Gornergletscher and the Matterhorn

January 31, 2018


Photographer: Renata Hari 
Summary Authors: Renata Hari; Jim Foster

January 2018 Viewer's ChoiceShown above at bottom left is the retreating Gornergletscher (Gorner Glacier) in Switzerland with the attention-getting Matterhorn (14,692 ft or 4,478 m) in the background at right. My daughter and I were hiking near Zermatt and climbed down toward Gornergletscher so we could snap this photo (altitude of 5,290 ft or 1,612 m). As recently as 50 years ago, the now barren flanks of the valley in the foreground (and mid-ground as well) were buried under glacial ice. Since about this time, however, the glacier has been in full retreat.
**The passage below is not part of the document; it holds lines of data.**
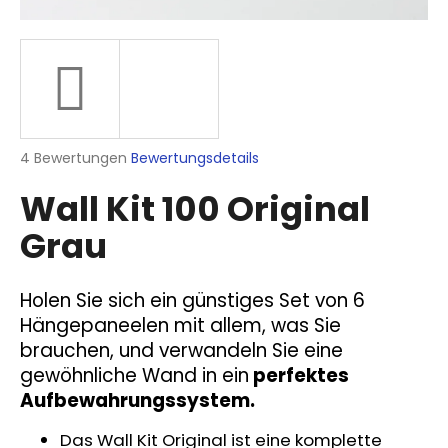
SUCHEN
Die
4 Bewertungen
Bewertungsdetails
W
durchschnittliche
i
Wall Kit 100 Original
Produktbewertung
r
ist
e
Grau
5,0
m
von
p
5
Sternen.
f
Holen Sie sich ein günstiges Set von 6
e
Hängepaneelen mit allem, was Sie
h
brauchen, und verwandeln Sie eine
l
gewöhnliche Wand in ein
perfektes
e
Aufbewahrungssystem.
n
Das Wall Kit Original ist eine komplette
It should be noted, though, that the Gornergletscher reached its maximum length during the Little Ice Age, with significant advances during the middle of the 17th century and again in the middle of the 19th century. Approximately 2,000 years ago and also in the early 11th century it's believed that the glacier retreated about 3,300 ft (nearly 1,000 m) from positions measured at maximum extent. In essence, there was no Gornergletscher during these periods. However, even though alpine glaciers had advanced and retreated with some regularity during the Holocene, the accelerated retreat since the middle of the 20th century is extraordinary.

Photo Details: Camera: Nokia Lumia 520; Exposure Time: 0.0010s (1/980): Aperture: ƒ/2.4; ISO equivalent: 100.